Most scientific experiments are carefully planned and plotted, controlled, and contained. But in a recent study led by geologists at Penn, such was not the case. Instead, the research focused on an event that researchers could not control: the Mississippi River floods of 2011.

The floods—among the most extreme ever recorded on the river—compelled the U.S. Army Corps of Engineers to open the Morganza Spillway for the first time since 1973 to divert some of the Mississippi’s waters into the Atchafalaya River Basin, a swampy area of central Louisiana. Seeing an opportunity, the researchers, led by Douglas Jerolmack, an assistant professor in the Department of Earth and Environmental Science, aimed to compare the movements of the floodwaters and sediment that flowed downriver in the Mississippi Basin to those in the Atchafalaya Basin.

“Since it was a big, slow-moving flood, we could use the Army Corps of Engineers' projections to assess how much time we had before the floodwaters hit the coast,” says Jerolmack. “We assembled a team, wrote a grant proposal, and had the funds to actually start the research right as the floodwaters from the Mississippi arrived on the Delta.”

Funding from the National Science Foundation allowed the researchers to hire a helicopter to collect sediment samples, and a boat to take water samples and hydrologic measurements in the Gulf of Mexico. The scientists also monitored satellite images of the region. Their investigations revealed that the water and sediment emanating from the mouth of the Mississippi River came out like a fire hose, shooting sediment out to sea. In contrast, the broad plume of sediment-laden water flowing over the Morganza Spillway into the Atchafalaya Basin moved more slowly and deposited more sediment on coastal marshes.

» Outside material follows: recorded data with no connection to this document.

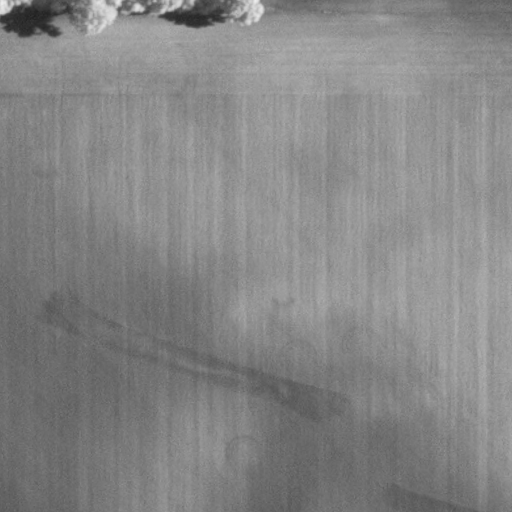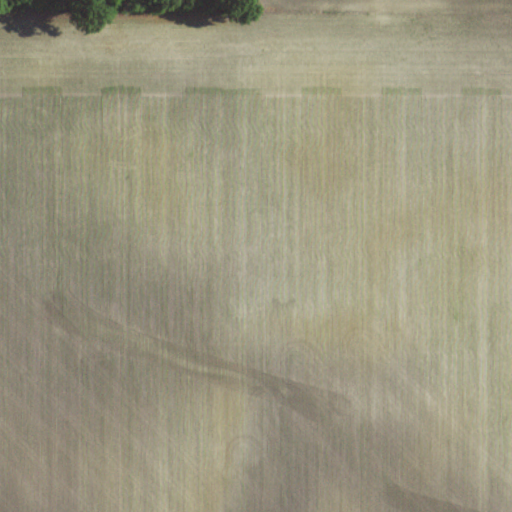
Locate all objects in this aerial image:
crop: (257, 259)
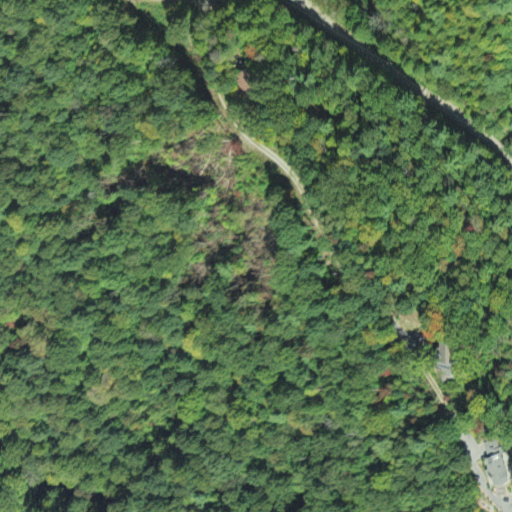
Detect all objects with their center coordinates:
road: (410, 79)
building: (257, 82)
road: (336, 226)
building: (451, 352)
building: (497, 459)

With Louisiana’s wetlands sinking and disappearing under rising seas, these findings have implications for creating modifications to the Mississippi River’s levee structures to help restore the state’s protective marshland.

Jerolmack says scientists, engineers, and managers are all converging on the idea that some diversions from the Mississippi channel can harness some of the sediment that is being spit out the mouth of the Mississippi into the deep ocean, and channel it into areas where it will deposit and build back marsh. 

“For us, this is an important field-scale demonstration that the hydrodynamics of a river matter a lot for how much sedimentation and marsh building occur,” he says. “That’s something that could be applied to the design of artificial rivers and diversions on the Mississippi in the future.”